- [WORK INSTRUCTIONS]: Each line from the material with the word "véglegesnek" in it must be copied.

- [RECORDS TO PROCESS]:
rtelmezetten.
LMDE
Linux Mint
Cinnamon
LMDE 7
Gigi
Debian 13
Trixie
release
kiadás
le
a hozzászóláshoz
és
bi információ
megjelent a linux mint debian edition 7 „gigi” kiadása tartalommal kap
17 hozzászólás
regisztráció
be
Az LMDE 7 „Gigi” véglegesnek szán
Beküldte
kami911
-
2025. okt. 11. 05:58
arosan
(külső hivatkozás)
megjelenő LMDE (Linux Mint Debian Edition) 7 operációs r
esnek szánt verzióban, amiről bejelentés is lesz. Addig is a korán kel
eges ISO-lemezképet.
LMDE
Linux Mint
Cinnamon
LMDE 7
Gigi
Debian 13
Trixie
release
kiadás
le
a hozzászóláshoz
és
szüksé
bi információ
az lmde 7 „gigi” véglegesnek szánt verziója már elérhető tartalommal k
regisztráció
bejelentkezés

- [WRITTEN SOLUTION]:
Az LMDE 7 „Gigi” véglegesnek szán
az lmde 7 „gigi” véglegesnek szánt verziója már elérhető tartalommal k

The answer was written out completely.